→ **Extrait**
Actuel 60 Jugement et foules


Tableau 1, début des années 60.
Grand chambardement dans l'UEC — Union des Etudiants Communistes —, dispute pour le journal "Clarté", départ des scissions vers les groupuscules qui devaient se mettre en évidence un lustre ensuite. A diverses occasions, un naïf vient exprimer ses sentiments, respectivement de soutien et de critique, sur le mélange de juste renouvellement et de sclérose scolastique qui caractérise tous les gourous et groupies des divers éclats marxistes. Evidemment, le naïf est mis à la porte avec plus ou moins de hargne : soutenir le progrès, même sincèrement, très bien ; mais en venir à voir des marques de mentalité réactionnaire jusque dans Marx, péché mortel ! Donc l'intrus est évacué : il n'a
"pas compris la dialectique".

Tableau 2, un demi-siècle plus tard.
L'ex-naïf écrit un livre, quelque peu étayé par cinquante ans de lectures et autres travaux supplémentaires. La pesanteur marxiste n'est plus aussi présente : mais il y en a d'autres, très variées, et parmi les accueils réservés au livre en cause, on peut lire une mise à l'écart d'un revers de main d'après laquelle l'auteur ne
"semble pas avoir compris l'apport de la pensée sur la non-violence".

Il y a un avantage évident du côté de la première mise à l'écart : elle est formulée de façon nette ; tandis qu'on peut longuement se demander ce que veut dire "l'apport de la pensée sur la non-violence". Mais ce n'est pas à cette différence, c'est aux similitudes des réactions de rejet qu'on va ici s'attacher.

→ **Données**
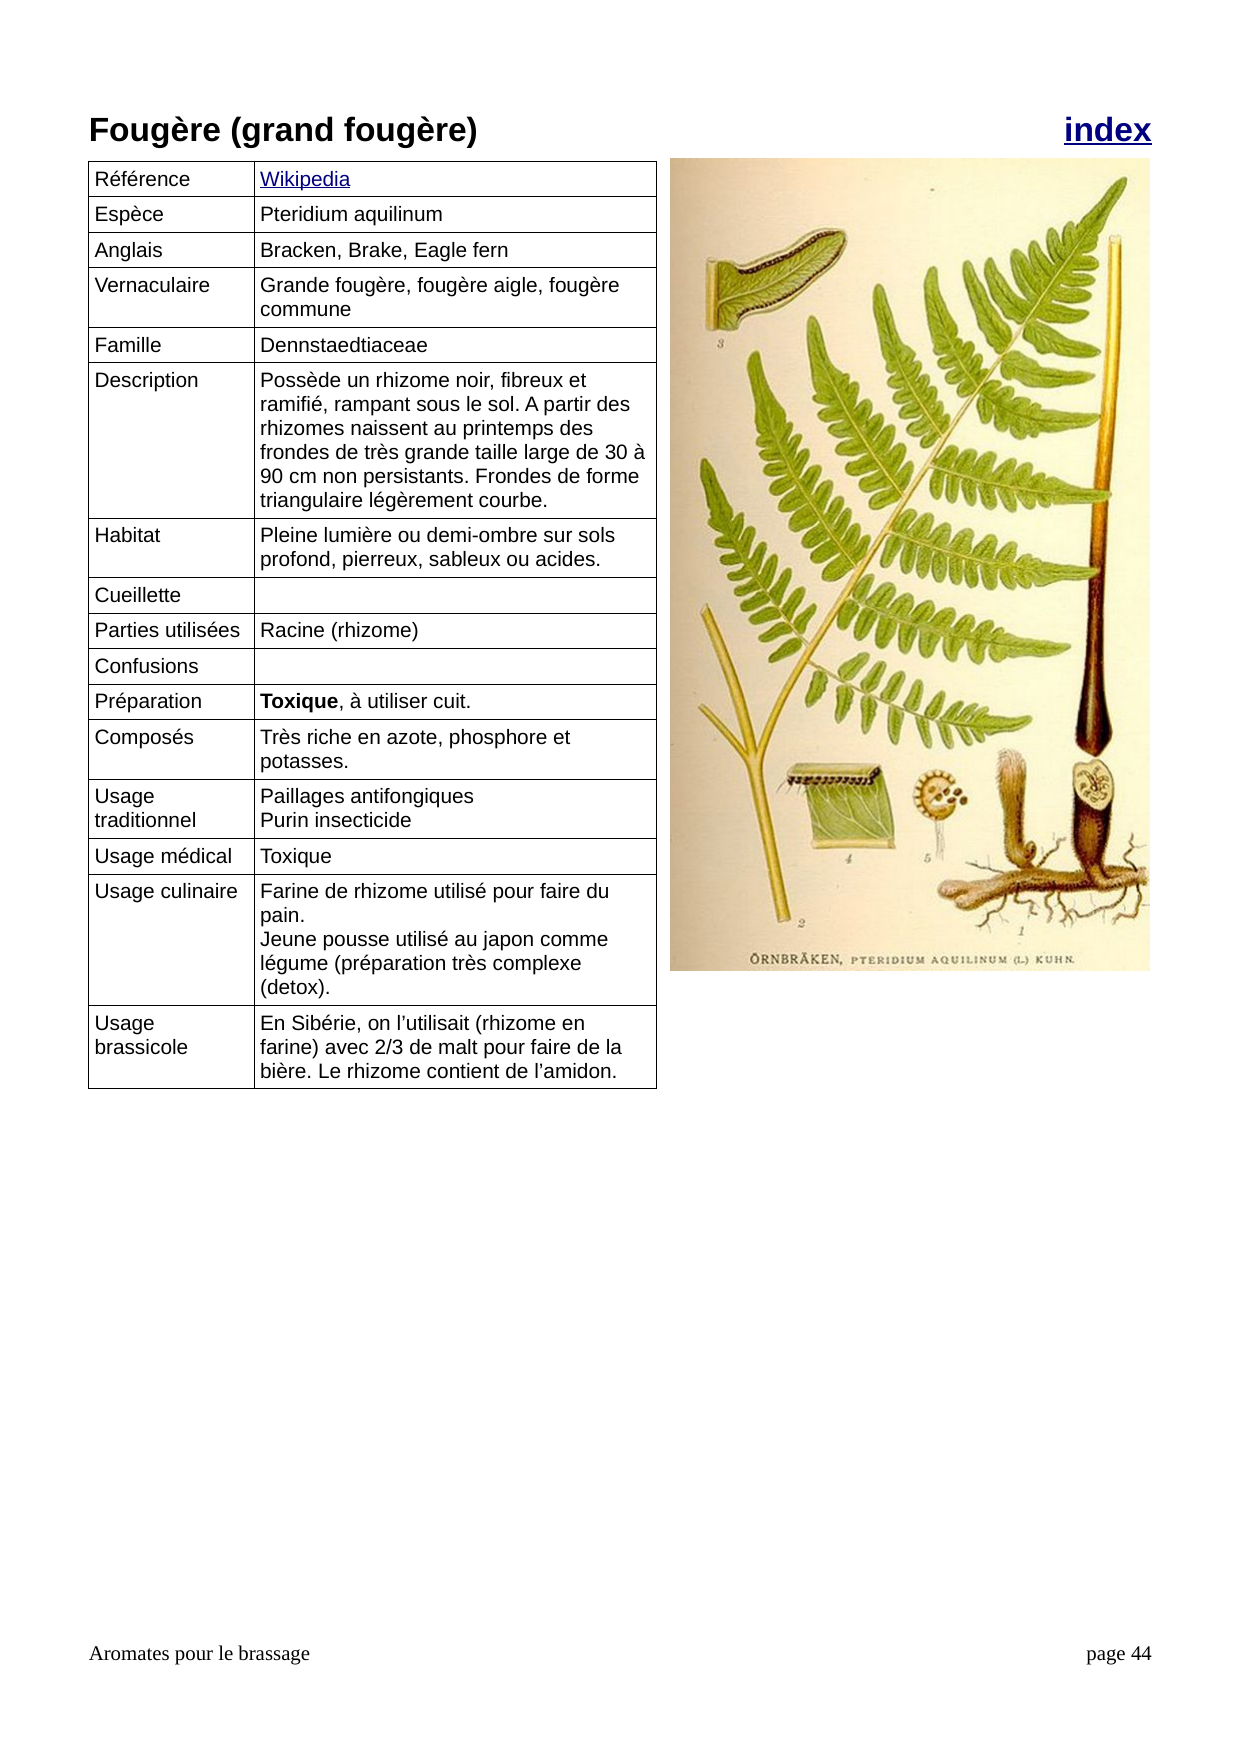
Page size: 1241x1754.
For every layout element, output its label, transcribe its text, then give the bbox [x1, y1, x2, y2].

→ **Objectif A**
Pour chacune des affirmations suivantes, dites si elle concorde avec l'extrait, puis citez mot pour mot les termes de l'extrait qui tranchent. (i) Le second tableau se situe un demi-siècle après le premier. (ii) La première mise à l'écart est formulée de façon plus obscure que la seconde. (iii) Dans le premier tableau, le naïf est accueilli avec bienveillance.
→ **Objectif B**
Reprenez fidèlement l'extrait de "Actuel 60 Jugement" à "demi-siècle plus tard.".

→ **Réponse attendue A**
(i) Oui : « Tableau 2, un demi-siècle plus tard. »
(ii) Non : « elle est formulée de façon nette »
(iii) Non : « le naïf est mis à la porte avec plus ou moins de hargne »

→ **Réponse attendue B**
Actuel 60 Jugement et foules


Tableau 1, début des années 60.
Grand chambardement dans l'UEC — Union des Etudiants Communistes —, dispute pour le journal "Clarté", départ des scissions vers les groupuscules qui devaient se mettre en évidence un lustre ensuite. A diverses occasions, un naïf vient exprimer ses sentiments, respectivement de soutien et de critique, sur le mélange de juste renouvellement et de sclérose scolastique qui caractérise tous les gourous et groupies des divers éclats marxistes. Evidemment, le naïf est mis à la porte avec plus ou moins de hargne : soutenir le progrès, même sincèrement, très bien ; mais en venir à voir des marques de mentalité réactionnaire jusque dans Marx, péché mortel ! Donc l'intrus est évacué : il n'a
"pas compris la dialectique".

Tableau 2, un demi-siècle plus tard.